American television pats itself on the back

New nomination rules allowed offbeat programs like '24' and 'The Office' to pick up coveted awards at the expense of more standard fare


Kiefer Sutherrland in celebratory mood at the 58th Annual Primetime Emmy Awards. 


The groundbreaking action series 24, which turns one dangerous day into a season, ended with a bang as it won Emmys for best drama series and best actor for Kiefer Sutherland.

The Office, the US version of the British television show of the same name, was honored as best comedy. However, its star, Steve Carell, lost the award for best actor in a comedy series to Tony Shalhoub of Monk. One Emmy front-runner, sexy medical drama Grey's Anatomy, was shut out in the awards.

“Every once in a while you'll have an evening that just reminds you that you're given too much and this is that evening,” Sutherland said. “This experience on 24 has been nothing but remarkable for me.” For 24, the three Emmys it won Sunday, including a directing trophy, were vindication after five seasons of keeping audiences on the edge of their couches as stalwart agent Jack Bauer (Sutherland) saved America from terrorism.

Although Emmy nominations rule changes left some grumbling about snubbed shows including Lost, the revisions may have opened the door for an offbeat series like The Office, a smart satire about cubicle life, and for 24 to prevail.

Mariska Hargitay of Law & Order: Special Victims Unit and Julia Louis-Dreyfus of the freshman comedy The New Adventures of Old Christine struck Emmy gold with lead actress awards for drama and comedy, respectively.

“Well, I'm not somebody who really believes in curses — but curse this, baby,” Louis-Dreyfus said, hoisting her trophy and making a veiled reference to the so-called “Seinfeld curse” that kept its stars from launching successful new series three other times.

The Emmy ceremony initially followed a predictable path Sunday as Shalhoub won his third acting trophy for Monk and departed series Will & Grace, The West Wing and Huff earned bittersweet toasts.

Until the finale, the surprises in the ceremony were courtesy of host Conan O'Brien and his inventive comedy bits, including a running gag that had Bob Newhart's life threatened if the show ran long.

Winning didn't take the sting out of cancellation for at least one star.

“It's not supposed to work this way, is it, when you say goodbye to something?” said Blythe Danner, named best supporting actress in a drama for Huff. “I guess I have to thank Showtime, even though they canceled us,” Danner said, with a smile.

Megan Mullally was honored for her supporting actress work in the sitcom Will & Grace, which wrapped up its eight-year run.

And Alan Alda was named best supporting actor in a drama for his role as a Republican presidential candidate on The West Wing, canceled after seven seasons.

Alda wasn't on hand to accept the award.

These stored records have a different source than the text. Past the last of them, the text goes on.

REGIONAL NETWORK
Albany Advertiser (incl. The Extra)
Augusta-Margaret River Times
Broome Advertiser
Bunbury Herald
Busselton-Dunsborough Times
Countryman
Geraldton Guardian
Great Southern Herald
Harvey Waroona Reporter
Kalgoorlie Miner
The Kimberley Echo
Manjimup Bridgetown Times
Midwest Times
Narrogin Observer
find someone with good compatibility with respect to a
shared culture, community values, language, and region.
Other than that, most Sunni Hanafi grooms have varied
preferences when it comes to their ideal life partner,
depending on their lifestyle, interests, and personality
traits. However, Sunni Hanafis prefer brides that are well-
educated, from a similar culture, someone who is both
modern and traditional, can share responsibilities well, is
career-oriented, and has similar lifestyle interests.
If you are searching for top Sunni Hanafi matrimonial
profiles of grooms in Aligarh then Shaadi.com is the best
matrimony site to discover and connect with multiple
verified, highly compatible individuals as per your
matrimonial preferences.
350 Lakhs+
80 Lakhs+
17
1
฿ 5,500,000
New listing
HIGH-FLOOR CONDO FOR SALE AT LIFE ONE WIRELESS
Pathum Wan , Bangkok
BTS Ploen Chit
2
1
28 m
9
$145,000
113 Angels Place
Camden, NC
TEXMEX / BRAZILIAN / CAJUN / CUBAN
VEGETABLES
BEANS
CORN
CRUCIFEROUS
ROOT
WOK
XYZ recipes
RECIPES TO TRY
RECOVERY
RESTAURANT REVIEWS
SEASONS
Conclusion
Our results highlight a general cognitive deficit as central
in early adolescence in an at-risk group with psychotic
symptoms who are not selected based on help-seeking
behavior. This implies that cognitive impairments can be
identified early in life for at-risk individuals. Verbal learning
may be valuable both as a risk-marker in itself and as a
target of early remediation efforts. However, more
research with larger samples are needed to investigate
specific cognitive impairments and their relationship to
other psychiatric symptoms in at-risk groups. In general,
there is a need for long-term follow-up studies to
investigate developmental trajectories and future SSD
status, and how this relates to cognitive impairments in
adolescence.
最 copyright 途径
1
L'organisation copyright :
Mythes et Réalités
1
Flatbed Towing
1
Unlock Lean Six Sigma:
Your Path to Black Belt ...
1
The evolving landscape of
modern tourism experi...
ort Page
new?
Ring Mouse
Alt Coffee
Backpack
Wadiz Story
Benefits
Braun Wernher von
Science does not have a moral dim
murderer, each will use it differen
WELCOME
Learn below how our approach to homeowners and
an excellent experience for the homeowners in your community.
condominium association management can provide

But he might have become blase: In recent years, he also had an Oscar nomination for his role in Martin Scorsese's The Aviator, a Tony nomination for his Broadway performance in David Mamet's Glengarry Glen Ross, and another Emmy bid for West Wing — none of which he won.

His win was the 26th Emmy for the White House drama, a drama series record. The show had been tied with Hill Street Blues and LA Law with 25.

Jeremy Piven of Entourage was named best supporting actor in a comedy.

The ceremony opened with a filmed comedy bit in which O'Brien was seen sipping champagne aboard a jetliner. “What could possibly go wrong tonight?” he says — before the plane crashes onto an island resembling the one in ABC's drama.